Somebody Scream! PDF Author: Marcus Reeves
Publisher: Farrar, Straus and Giroux
ISBN: 1466822155
Category : Music
Languages : en
Pages : 340

Book Description
For many African Americans of a certain demographic the sixties and seventies were the golden age of political movements. The Civil Rights movement segued into the Black Power movement which begat the Black Arts movement. Fast forward to 1979 and the release of Sugarhill Gang's "Rapper's Delight." With the onset of the Reagan years, we begin to see the unraveling of many of the advances fought for in the previous decades. Much of this occurred in the absence of credible, long-term leadership in the black community. Young blacks disillusioned with politics and feeling society no longer cared or looked out for their concerns started rapping with each other about their plight, becoming their own leaders on the battlefield of culture and birthing Hip-Hop in the process. In Somebody Scream, Marcus Reeves explores hip-hop music and its politics. Looking at ten artists that have impacted rap—from Run-DMC (Black Pop in a B-Boy Stance) to Eminem (Vanilla Nice)—and puts their music and celebrity in a larger socio-political context.
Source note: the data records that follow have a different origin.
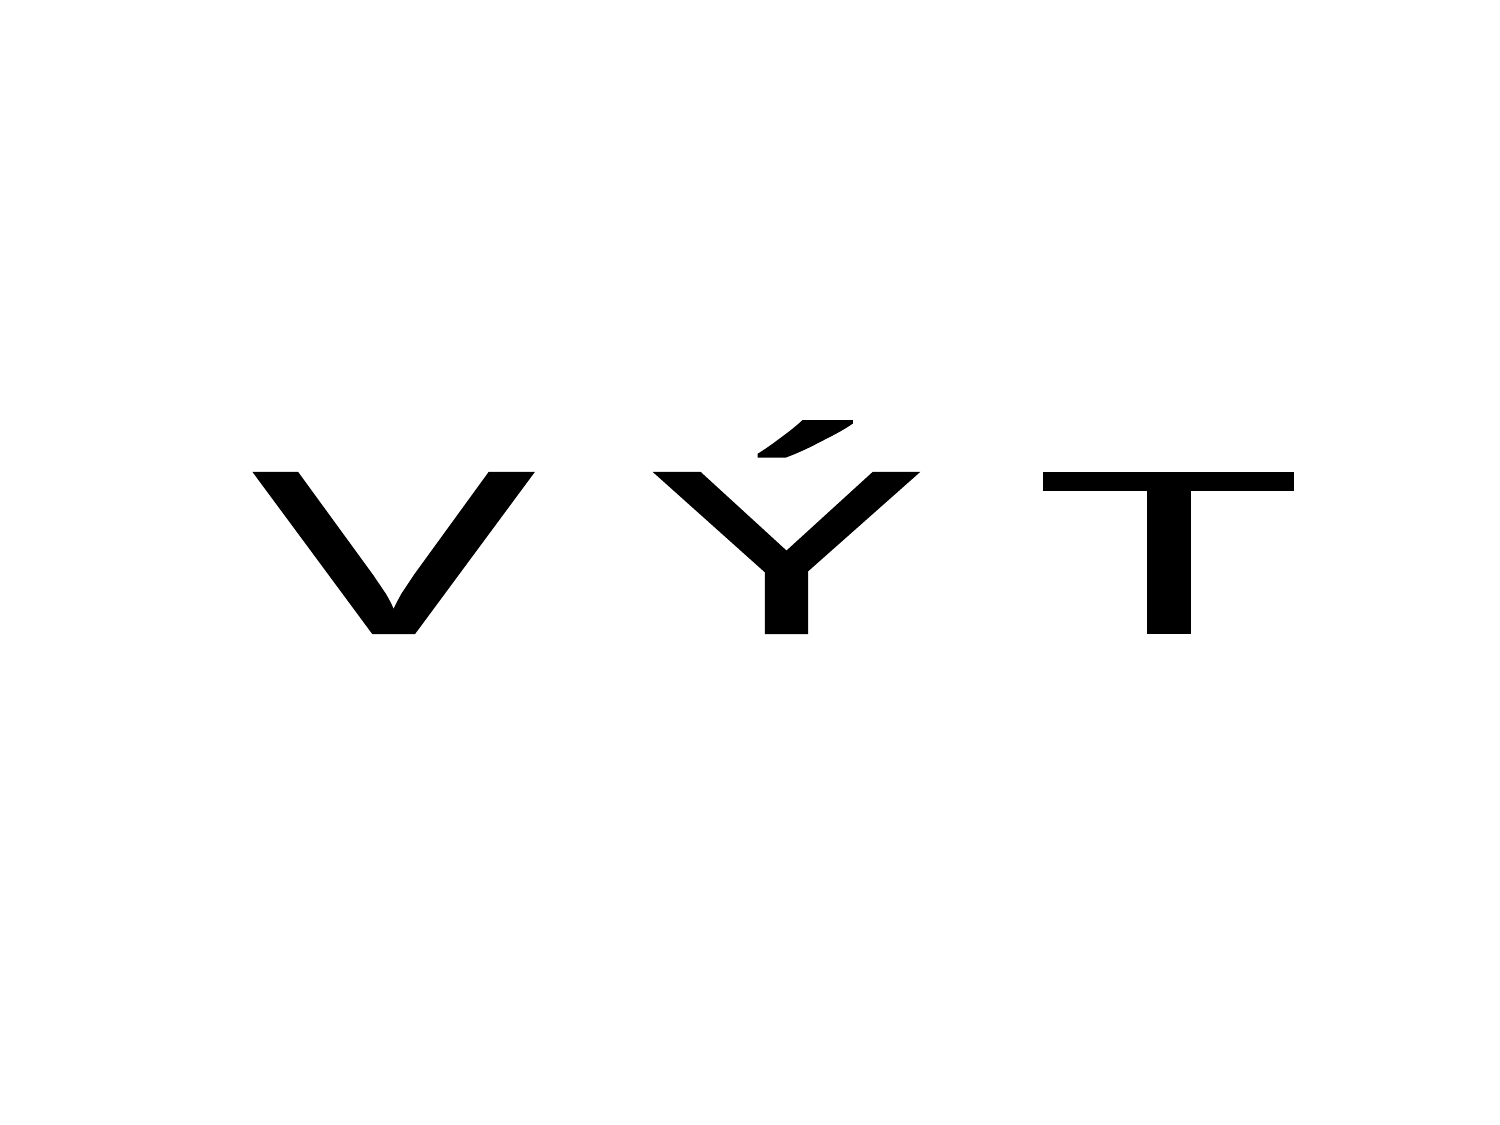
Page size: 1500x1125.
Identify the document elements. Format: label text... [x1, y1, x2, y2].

text_box V Ý T [1044, 472, 1294, 634]
text_box V Ý T [654, 472, 919, 634]
text_box V Ý T [253, 472, 534, 634]
text_box V Ý T [758, 420, 853, 457]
In doing so, he tells the story of hip hop's rise from New York-based musical form to commercial music revolution to unifying expression for a post-black power generation.

No Coward Soldiers

No Coward Soldiers PDF Author: Waldo E. Martin
Publisher: Harvard University Press
ISBN: 0674040686
Category : History
Languages : en
Pages : 174

Book Description
In this exploration of the 20th-century civil rights and black power eras, Martin uses cultural politics as a lens through which to understand the African-American freedom struggle. In freedom songs, in the exuberance of an Aretha Franklin concert, in Faith Ringgold's exploration of race and sexuality, the personal and social became the political.